In prostate cancer, the risk on metastasis after diagnosis or of relapse after an initial treatment remains hard to predict based on clinical features only. Molecular markers, derived by sequencing primary tumor material are increasingly being proposed to guide informed clinical decisions at the time of diagnosis. To avoid missing rare aberrations and to cope with tumor heterogeneity, multiple lesions in the same primary tumor rather than only the dominant lesion should be profiled, but this is cost prohibitive in a clinical setting [1].
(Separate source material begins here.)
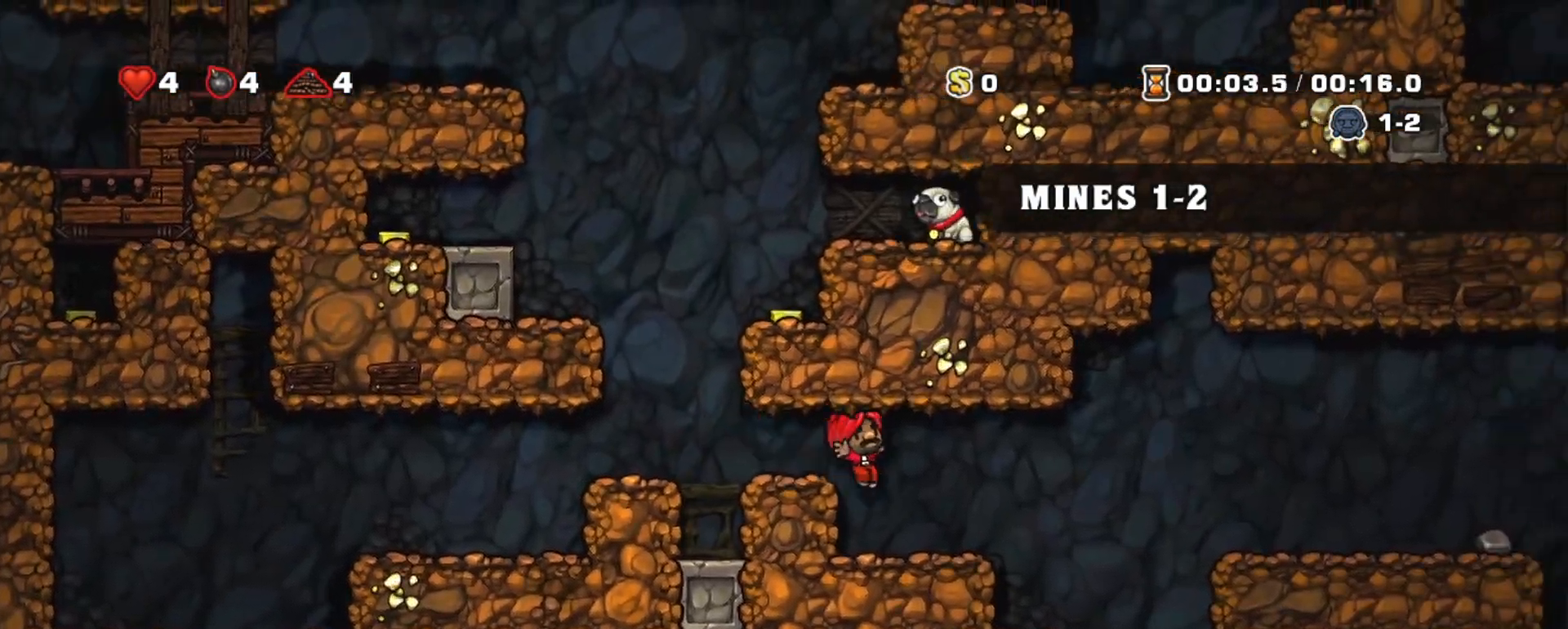
{"keys": ["right", "shift", "x"], "events": [[17, "z", "down"], [117, "z", "up"], [383, "left", "down"], [433, "left", "up"], [483, "x", "down"]]}
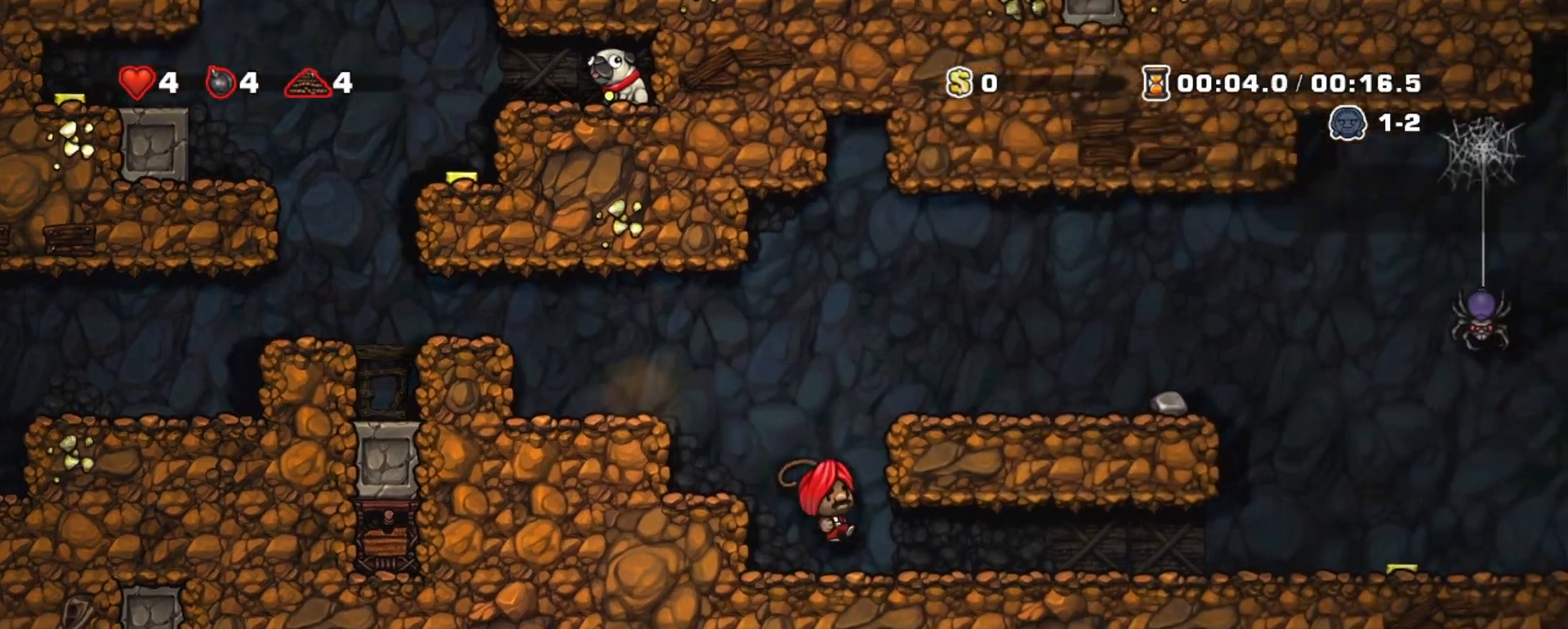
{"keys": ["right", "shift"], "events": [[33, "x", "up"]]}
In addition, applying sequence-based markers to a tissue results in a bulk-derived signature that captures a confounded contribution of tumor cells and the Tumor Microenvironment (TME). The prognostic or predictive signal of the marker is, therefore, largely affected by the cellular composition of the tissue that was sampled for biomarker profiling. Furthermore, such a bulk signature does not consider the spatial organization of the tumor niche, which is expected to be highly prognostic or predictive. Modern spatial transcriptomics techniques can offer such information, but are excessively expensive for clinical settings [2].

Digital pathology offers great potential as cost-efficient alternative for spatially resolved molecular profiling. Digitized histopathology slides (or Whole Slide Images, WSIs) of the primary tumor are routinely available in clinical care. Studies using deep learning showed that morphological features computationally extracted from these WSIs associate with molecular properties. Consequently, WSIs, in conjunction with WSI-based deep learning models, can predict a tumor’s molecular status in a spatially resolved way without the need for sequencing. These molecular proxies, rather than the true molecular labels, can subsequently be used to predict a disease status.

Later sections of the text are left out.